(Passage to read Opens)

Unlike many who follow jihadist groups, Mr. Atwan did not neglect the unstable Russian Caucasus region, including Chechnya and Dagestan -places now etched in the American consciousness.  While some may not have understood the centrality of the Caucasus in the al Qaeda narrative, Mr. Atwan captures not only its importance, but also its worldwide links to jihadists in Pakistan, the Middle East, and even Europe.

With such a broad array of al Qaeda-associated threats gathering across the globe, and a sporadic, hard to characterize, homegrown threat now having proven its capability to kill, one is likely to worry how the United States will confront this multi-faceted threat matrix.

Fortunately, we have Philip Mudd, who ate, slept, and dreamt this threat for the better part of this past decade from within various parts the U.S. counterterrorism bureaucracy, to provide a unique perspective on how the United States is organized to confront this threat.  What gives Mr. Mudd's book, Takedown - Inside the Hunt for Al Qaeda, its arc is his career trajectory within a counterterrorism bureaucracy that was constantly evolving to catch up to and ultimately try to stay ahead of a rapidly evolving al Qaeda threat.

For an outsider, Mr. Mudd provides unique insights as to what it was like on a day-to-day basis working in the CIA Counterterrorism Center and FBI National Security Branch and how those entities functioned, faults and all.  Mudd's descriptions of his encounters with senior policymakers and agency heads like Secretary of State Colin Powell, CIA Director George Tenet, Attorney General Michael Mukasey, and FBI Director Robert Mueller could easily have been found in a typical Bob Woodward book about inside Washington.  However, Mr. Mudd is a gentleman and takes the high road in his recollections.  The book is less about "takedowns" of particular terrorists and much more a story of Mr. Mudd's experiences inside the U.S. national security apparatus, embedded in explanations of the functioning of the U.S. counterterrorism community's threat bureaucracy.

Mr. Mudd's vantage point from inside the different organizations at particular points in time allows him to explain how the al Qaeda threat looked to the U.S. government at various points during the last decade.  This perspective is quite important and in many ways sets up the findings of Mr. Atwan's book about al Qaeda post-bin Laden.

Mr. Mudd served as a National Security Council staffer when the attacks of September 11, 2001 occurred, after which he returned to CIA where he found himself at the rapidly growing Counterterrorism Center.  At that time, the U.S. intelligence community was concerned primarily - and rightly - with al Qaeda Core in Afghanistan and Pakistan, and how to understand the hierarchy and network that supported it.  So, the arrests, capture, and subsequent interviews of senior al Qaeda leaders such as Abu Zubayda and Khalid Sheikh Mohammed provided the intelligence community with information that could help potentially thwart plots or provide insights on other plotters and was, as Mr. Mudd describes it, "gold" for intelligence analysts.

(Passage to read Closes)
(Dataset content Opens)

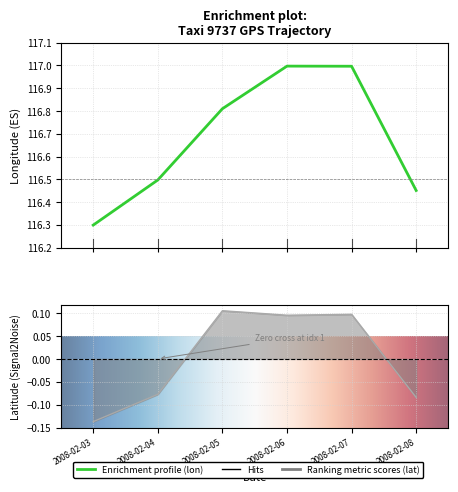

At which label does lat reach its peak?

2008-02-05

(Dataset content Closes)

_Work to complete_
• 1. Using the book review, answer the following:
(a) Which two places in the Russian Caucasus region does it name?
(b) What is the title of Mr. Mudd's book?
(c) What position did Mr. Mudd hold when the attacks of September 11, 2001 occurred?
• 2. Copy word for word the part of the book review that begins at the words "With such a" and stops after the words "multi-faceted threat matrix.".

_Task-by-task results_
• 1.
(a) Chechnya and Dagestan
(b) Takedown - Inside the Hunt for Al Qaeda
(c) National Security Council staffer

• 2.
With such a broad array of al Qaeda-associated threats gathering across the globe, and a sporadic, hard to characterize, homegrown threat now having proven its capability to kill, one is likely to worry how the United States will confront this multi-faceted threat matrix.